BEGIN TEXT PROVIDED

Afterwards, four stages are included in the next data pre-processing pipeline: auto-interpolation, feature filtering, data enhancement and data split. These are done in an automatical way to reduce users’ overhead,

Auto-Interpolation

The selection of different interpolation strategies in method.py.

scipy.interpolate.interp2d with interpolation kinds of [‘linear’, ‘cubic’, ‘quintic’].
pykrige.OrdinaryKriging with interpolation kinds of [“linear”, “gaussian”, “exponential”, “hole-effect”].

Note

Only some datasets need interpolation process and Idaho does not need that. AutoMPM will judge automaticall weather it is required for interpolation.

# pre-process the x-y grid that we have to do interpolation
x_geo, y_geo = geochemistry.geometry.x.values, geochemistry.geometry.y.values
x_max, y_max = mask_ds.index(mask_ds.bounds.right, mask_ds.bounds.bottom)
z = geochemistry[feature].values

# interpolation optimization
interpOPT = interp_opt()
result = interpOPT.optimize(x_geo, y_geo, z, x_max, y_max)

Automated selection entails favoring the method with the lower Mean Squared Error (MSE) loss value or higher performance metric sore (F1 score etc.), thus designating it as the introductory technique of choice. The default choice of criterion is MSE loss.

Feature Filtering

Then, an automated two-tier screening workflow is used in autoMPM. In the first tier, the system filters the features based on their Pearson coefficient with the training labels. In the second tier, the system employs Shapley values, which provide a systematic measure of the contribution of each individual feature to the overall model performance.

Feature_Filter.get_shapely a highly integrated function that output the Shapley vlaue with assistance of a random forest classifier.
Feature_Filter.select_top_features automatically select the top-k features. k is set default to 20.

feature_filter_model = Feature_Filter(input_feature_arr=feature_arr)
feature_arr = feature_filter_model.select_top_features(top_k=20)

Data Enhancement

Data augmentation was employed to expand each ore spot from a single point to a mxm area, which allows for a more comprehensive representation of the ore distribution, capturing the spatial context and potential variations within the surrounding area.

augment_2D assign the m*m blocks around the sites to be labeled. m is set default to 3.

# save the original label for test set
ground_label_arr = label2d[mask]

# data enhancement
label_arr2d = augment_2D(label_arr2d)
label_arr = label_arr2d[mask]

Data Split

Two data split ways that suitable for different situations:
- (IID) Split by random-split strategy.

END TEXT PROVIDED

▶ THINGS TO DO:
(a) In the data pre-processing text, what is the default criterion for automatically selecting an interpolation method?
(b) Duplicate the part of the data pre-processing text that opens with the words containing "Feature_Filter.get_shapely a highly" and closes with "default to 3.".
The material that comes next is not needed.

BEGIN RECORDS PROVIDED

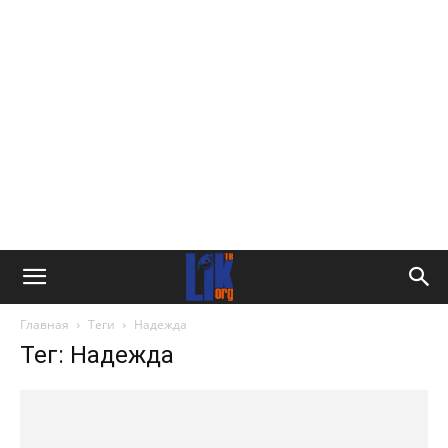
Главная
Теги
Надежда
Тег: Надежда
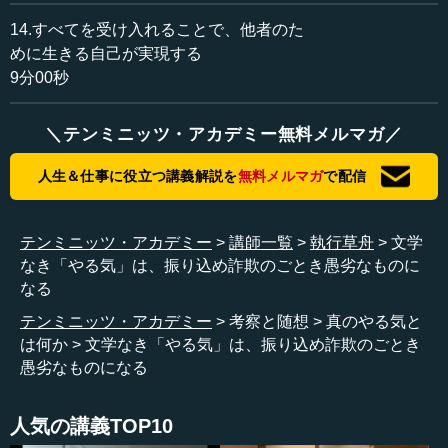
学。旧制高校の1つ良かったところは、とにかく大学の専門
が全部別で、医学部だろうが、理工科だろうが、経済だろ
14.すべてを受け入れることで、他者のた
うが、法科であろうが、文学だろうが、どんなものでも、
めに生きる自己が実現する
ヨーロッパでいう「リベラルアーツ」、つ...
9分00秒
＼テンミニッツ・アカデミー無料メルマガ／
人生＆仕事に役立つ講義解説を
無料メルマガ
で配信
テンミニッツ・アカデミー
講師一覧
執行草舟
文学
なき「やる気」は、振り込め詐欺のごとき愚劣なものに
なる
テンミニッツ・アカデミー
考察と随想
真のやる気と
は何か
文学なき「やる気」は、振り込め詐欺のごとき
愚劣なものになる
人気の講義TOP10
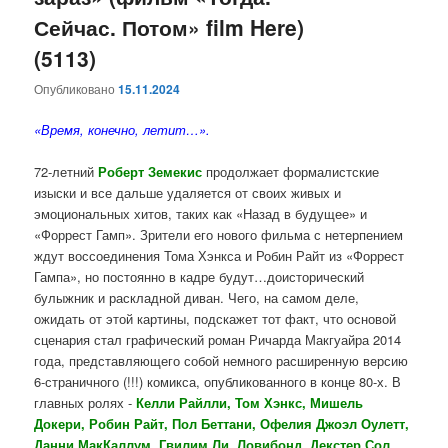
Сейчас. Потом» film Here)
(5113)
Опубликовано
15.11.2024
«Время, конечно, летит…».
72-летний
Роберт Земекис
продолжает формалистские
изыски и все дальше удаляется от своих живых и
эмоциональных хитов, таких как «Назад в будущее» и
«Форрест Гамп». Зрители его нового фильма с нетерпением
ждут воссоединения Тома Хэнкса и Робин Райт из «Форрест
Гампа», но постоянно в кадре будут…доисторический
булыжник и раскладной диван. Чего, на самом деле,
ожидать от этой картины, подскажет тот факт, что основой
сценария стал графический роман Ричарда Макгуайра 2014
года, представляющего собой немного расширенную версию
6-страничного (!!!) комикса, опубликованного в конце 80-х. В
главных ролях -
Келли Райлли, Том Хэнкс, Мишель
Докери, Робин Райт, Пол Беттани, Офелия Джоэл Оулетт,
Данни МакКаллум, Гвилим Ли, Ловибонд, Декстер Сол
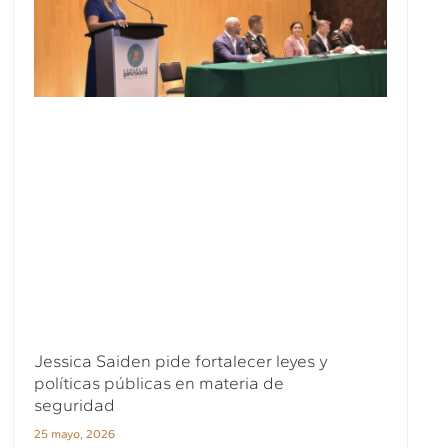
Jessica Saiden pide fortalecer leyes y
políticas públicas en materia de
seguridad
25 mayo, 2026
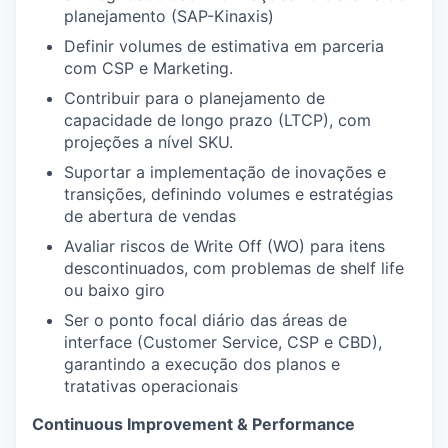
planejamento (SAP-Kinaxis)
Definir volumes de estimativa em parceria
com CSP e Marketing.
Contribuir para o planejamento de
capacidade de longo prazo (LTCP), com
projeções a nível SKU.
Suportar a implementação de inovações e
transições, definindo volumes e estratégias
de abertura de vendas
Avaliar riscos de Write Off (WO) para itens
descontinuados, com problemas de shelf life
ou baixo giro
Ser o ponto focal diário das áreas de
interface (Customer Service, CSP e CBD),
garantindo a execução dos planos e
tratativas operacionais
Continuous Improvement & Performance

END RECORDS PROVIDED

▶ RESPONSES TO THE EXERCISE:
(a) MSE loss.

(b)
Feature_Filter.get_shapely a highly integrated function that output the Shapley vlaue with assistance of a random forest classifier.
Feature_Filter.select_top_features automatically select the top-k features. k is set default to 20.

feature_filter_model = Feature_Filter(input_feature_arr=feature_arr)
feature_arr = feature_filter_model.select_top_features(top_k=20)

Data Enhancement

Data augmentation was employed to expand each ore spot from a single point to a mxm area, which allows for a more comprehensive representation of the ore distribution, capturing the spatial context and potential variations within the surrounding area.

augment_2D assign the m*m blocks around the sites to be labeled. m is set default to 3.